Hold on, hold on, it’s not MY theory…
Take it up with Alwyn Cosgrove. That’s the main lesson of his book, The New Rules of Lifting for Abs. I was e-mailing with Mike Robertson today, and he just designed several workouts for an upcoming issue of Muscle&Fitness that were totally devoid of spinal flexion exercises. Eric Cressey and Jon Hinds are in the same camp.
The revelation to drop the classic situp from the core training arsenal owes a lot to Stuart McGill, a leading expert on back pain, whose research shows that crunching motions can lead to disc herniations in the lumbar spine. In fact, there have been reports that 52% of the U.S. population walks around with at least some bulging disc problem and may not even know it. While their prevalence is probably the result of sitting for long periods, rather than doing too many crunches, more spine-flexing exercise can’t be expected to make things better.
So how are you supposed to train abs? Stabilization exercises. You should be familiar with the yoga plank and side plank, but those two are just the beginning. Any exercise where you brace your core and try to avoid movement at the lumbar spine is a healthy, useful ab exercise. This can include rollout/push away exercises, single limb training, and off-set loading—all of which are covered thoroughly in Alwyn’s excellent book.

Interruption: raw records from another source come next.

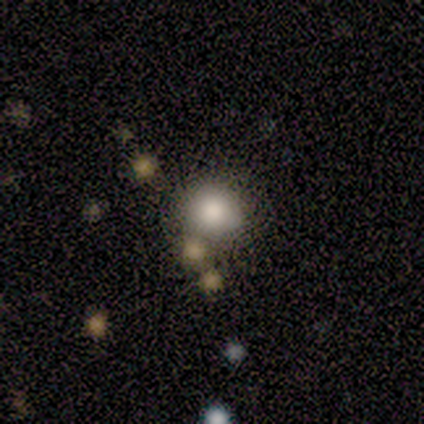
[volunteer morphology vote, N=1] This is clearly a smooth galaxy (100%). How rounded: clearly round (100%). Merging: clearly none (100%).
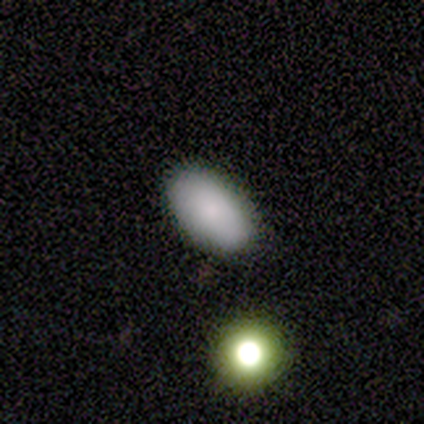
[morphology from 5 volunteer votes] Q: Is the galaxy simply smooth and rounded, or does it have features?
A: smooth — 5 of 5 (100%).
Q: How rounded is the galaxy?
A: in between — 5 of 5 (100%).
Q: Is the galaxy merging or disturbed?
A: none — 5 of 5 (100%).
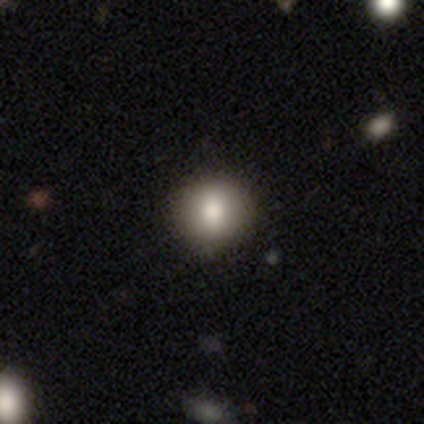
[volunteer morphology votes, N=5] smooth-or-featured: smooth: 100% | featured or disk: 0% | star or artifact: 0%
  how-rounded: round: 100% | in between: 0% | cigar-shaped: 0%
  merging: none: 100% | minor disturbance: 0% | major disturbance: 0% | merger: 0%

If you’re training your abs to prevent or treat lower-back pain, don’t do exercises that encourage it. If you’re training your abs just to see them, look at your diet first.

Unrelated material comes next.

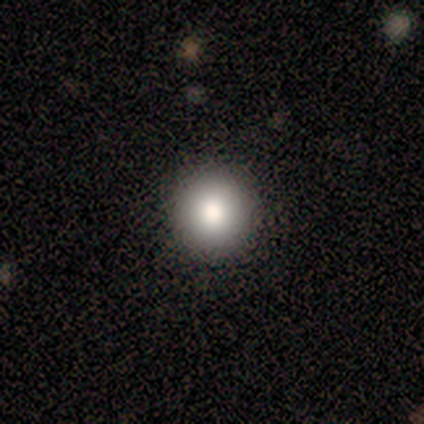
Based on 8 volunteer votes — A smooth galaxy with no disk features (88%) that is round (86%). Merging: none (86%).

On a personal note, I love hanging leg raises, and I’ve always felt they worked abs like nothing else, so I’m leaving them in. I think if you’re pretty active and don’t currently have back pain—and you balance flexion exercises with extension (such as a rep of hypers for every rep of situps)—you’ll probably be ok. But we should all err on the side of safety and minimize our spinal flexion work. This is one training “fad” that I don’t think is going to go out of style.
Here’s another one that won’t. Eat your carbs at night.
As is often the case, conventional wisdom here is the complete opposite of the truth. The idea has been around a long time that because your muscles are more sensitive to insulin in the morning, you should eat the bulk of your daily carbs then. The problem is that your fat cells are more sensitive too. Eating carbs in the morning will cause more of them to be stored as fat than if you waited til 4 o’clock in the afternoon or later, when insulin sensitivity declines. This is the premise behind Kiefer’s Carb Back-Loading philosophy, and many other similar diets out there like the Modified Warrior Diet and The Renegade Diet. When you weight train later in the day, you allow your muscles to soak up more of the carbs than your fat cells.
Here’s how your day should go:
Wake up, skip breakfast. Drink some coffee if you like.
Around noon, or a few hours after you get up, start eating protein and fat foods. Veggies are ok too. Just about any fat is fine—a greasy burger, eggs with bacon, pepperoni and cheese. Knock yourself out.
Train in the afternoon, then eat some carbs. Higher-glycemic ones like bread, pasta, and potatoes are best, and Kiefer will even tell you that you can get away with ice cream and french fries.
Keep eating high-carb right until you go to bed.
I’ve tried this simple method, and I’ve turned a bunch of other people onto it as well. IT’S THE BEST THING WE’VE EVER DONE. Gone is the banal meal planning and excruciating discipline associated with the normal “fitness” diet. You can eat your favorite foods year-round without paying the price.
If you have to train in the morning (and I usually do), eat some carbs after your workout and then follow the schedule as I wrote. It still works great.
It’s nice when the truth coincides with what we want to hear. I promise you that in this case it does.